On April 26, Bengaluru-based biker Shruthi Naidu hit one more milestone in an already illustrious career. She took part in her first rally with her son by her side. 31-year-old Shruthi bought her first bike when she was 18 and in 2014, entered the Limca Book of Records as India's fastest woman rider. Two years later, she joined a group of 11 women who rode across the the world's highest motorable road, Khardung La in the Himalayas. She tells Aksheev Thakur about her journey as a biker and being a woman in a man's world, which was every bit as challenging as taking on the Himalayas
In 2016, a group of bikers scaled the Himalayas, a mighty feat. Among them was a biker from Bengaluru, Shruthi Naidu, the female rider who challenged patriarchy with the same zest that led her to take on the world's highest mountain range. Riding her trusty Scooty Zest 110, she was part of 11 riders selected from across the country to cross the world's highest motorable road - Khardung La. Together, the group of 11 women made history.
"TVS was looking for a group of women riders. Applicants were evaluated and shortlisted based on physical and mental fitness, after which we were trained. It was a group ride," says Shruthi. That's not all. Two years prior, in 2014, the 31-year-old rode 23 hours and 21 minutes at a stretch, covering a distance of 1,691 km and fetching herself a place in the Limca Book of Records as the fastest woman rider in India.
Shruthi's love for travel and bikes stems from her childhood, she grew up in a family that had a penchant for vintage cars. Shruthi's first teacher was her cousin, who owned a Jawa bike at the time. "After I finished my education in Hubbali and Belagavi," she recalls. Now, Shruthi works in Artificial Intelligence. "I got my license when I turned 18. I moved to Pune for my first job and bought the Royal Enfield Classic 350 with my first salary. It was a dream come true," she says.
She continues to juggle her job and her passion, smiling when she is asked if one impedes the others. "I have been part of many clubs and after office hours, bikes were the center of my conversations," she explains.
An experienced solo rider, Shruthi has ridden across Asia, in Nepal, Sri Lanka, Mauritius and Malaysia. She loves going solo but being part of a group has its own perks, she admits. "As a group, we are like a family and it's good to be part of a group, especially in mountainous terrain," she says. "In the Philippines, I wanted a group because there is something new at every turn." As she rode through the Philippines, a local overheard her speaking Hindi and asked if she was from India. "When I replied in the affirmative, he said he was my neighbour, a Pakistani. He treated me like a sister, I stayed at his home and made a friend for life. I hope to go to Pakistan someday," she smiles.

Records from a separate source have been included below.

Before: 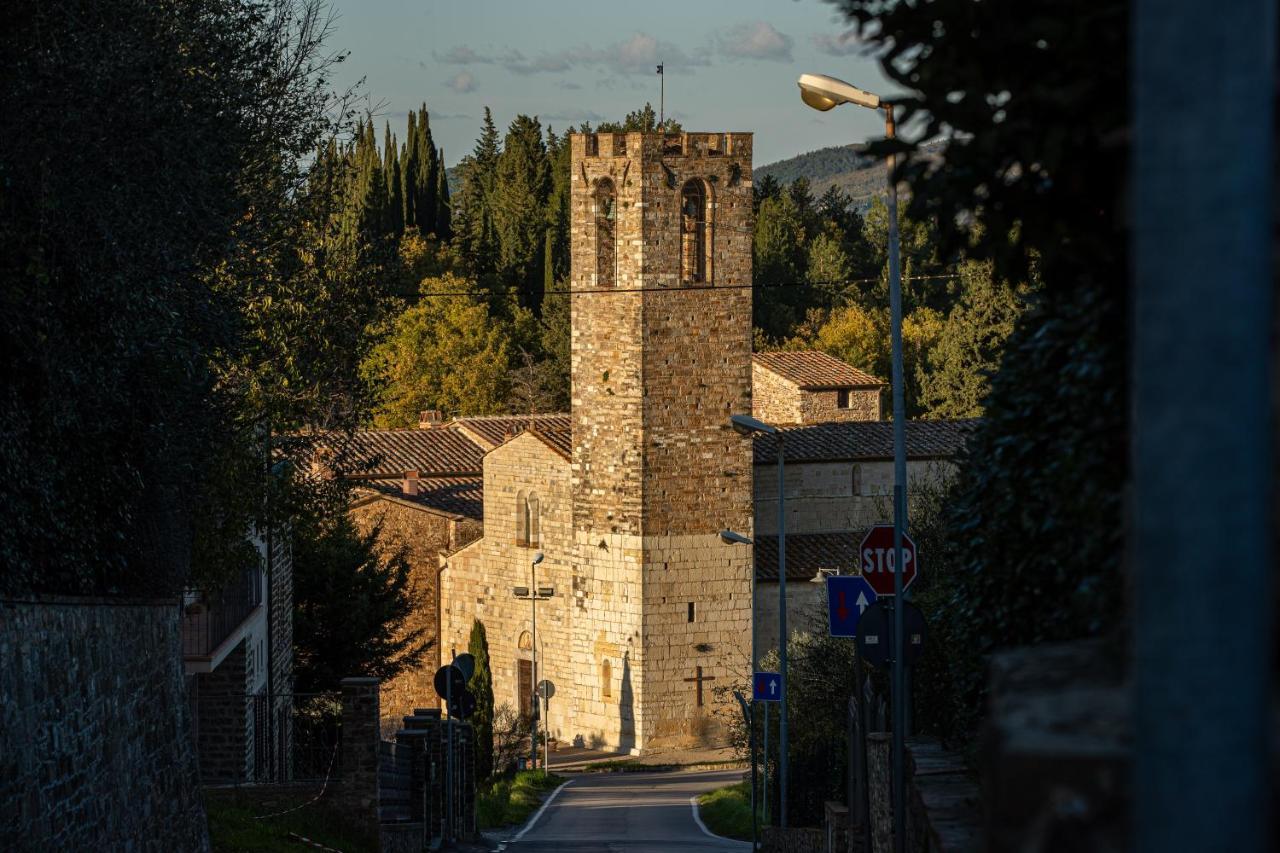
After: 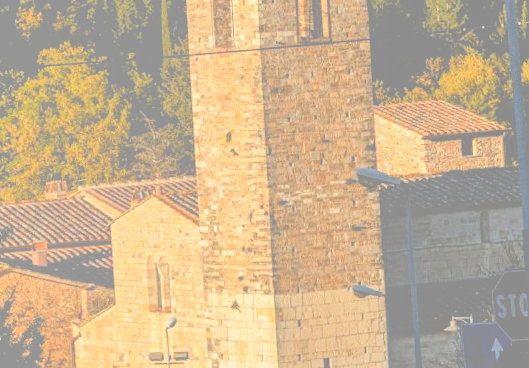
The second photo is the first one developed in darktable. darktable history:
crop: left 30%, top 30%, right 30%, bottom 30%
rotate and perspective: rotation -3.18°, automatic cropping off
bloom: size 70%, threshold 25%, strength 70%
filmic rgb: black relative exposure -5 EV, white relative exposure 3.2 EV, hardness 3.42, contrast 1.2, highlights saturation mix -30%
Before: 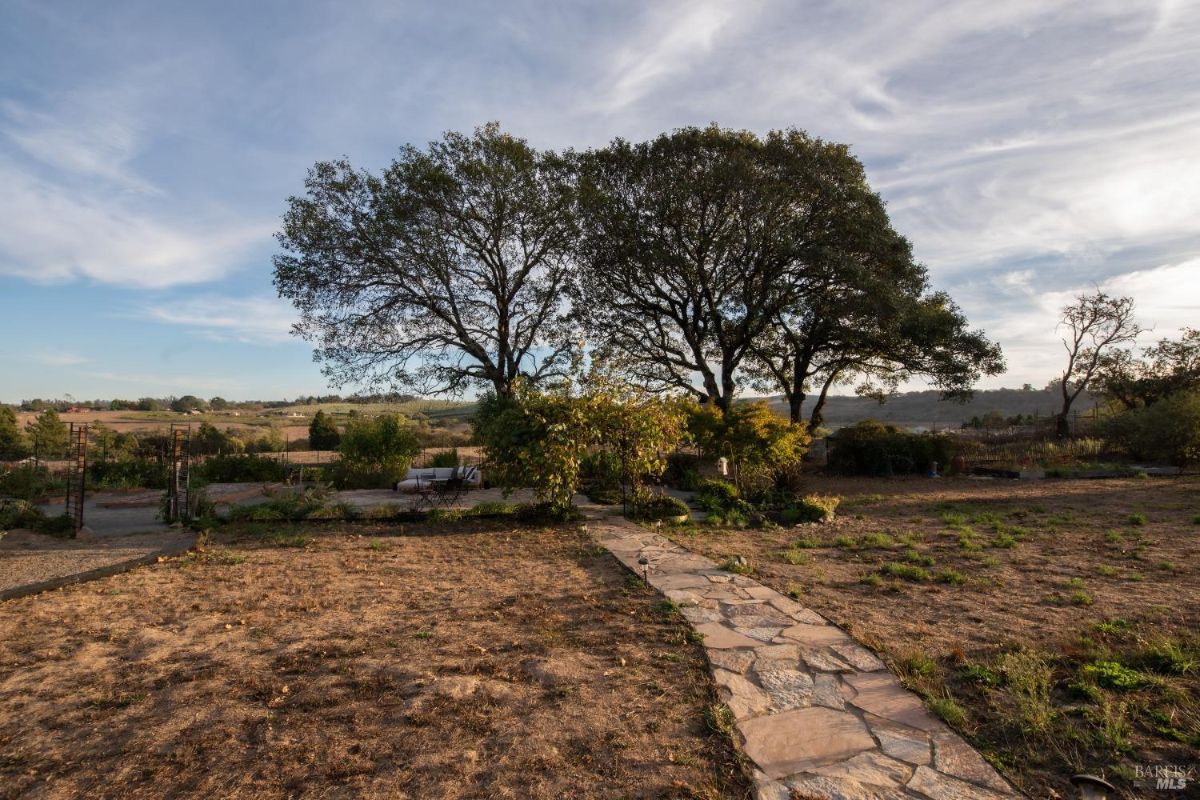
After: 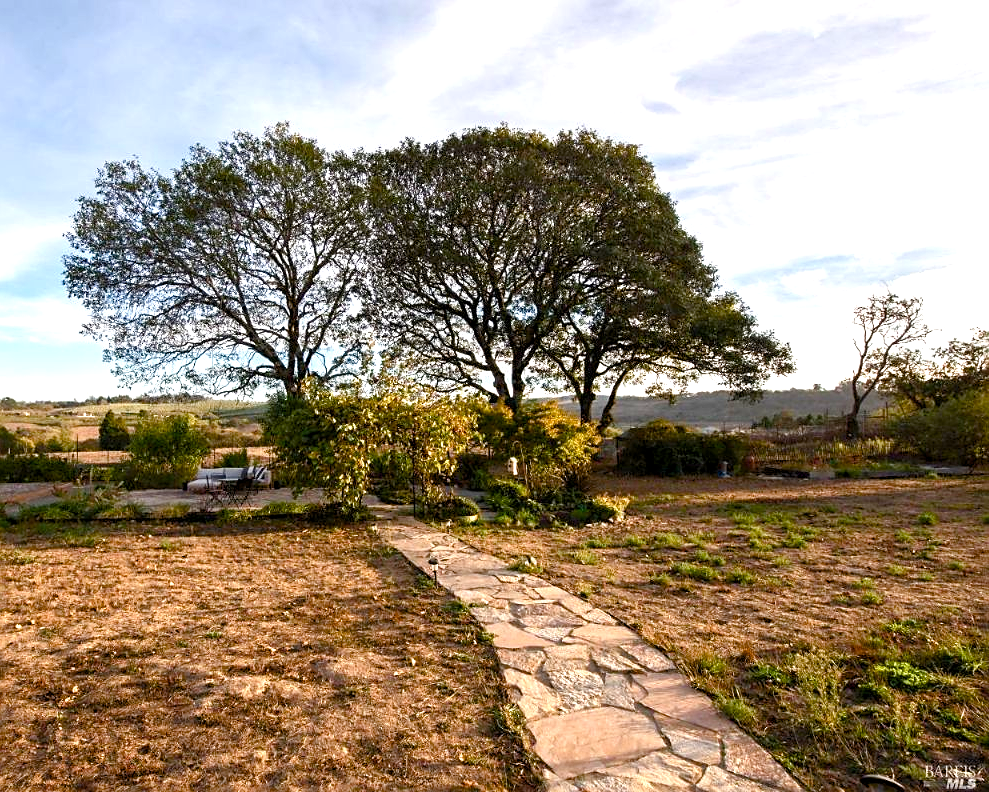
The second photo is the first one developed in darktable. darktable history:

Her travels have taken her across the country, apart from the North East, which she hopes to cover very soon. And she's lucky, she says, to work for a company, Sprinklr, that gives her the space to follow her dreams. "The company has given me immense freedom to pursue my passion," she says. When she became pregnant, she discovered cars. "i was nine months pregnant when I went on a jeep rally," she recalls.
More women riders are stepping on to the tracks in India, a development Shruthi is happy to see. She has a list of Do's and Don'ts for young riders, though. "Confidence and preparation for the ride are very important. A clear itinerary and gears for the ride are a must." More difficult terrain, like the Himalayas, requires endurance. "one must become acclimatised to the terrain" explains Shruthi.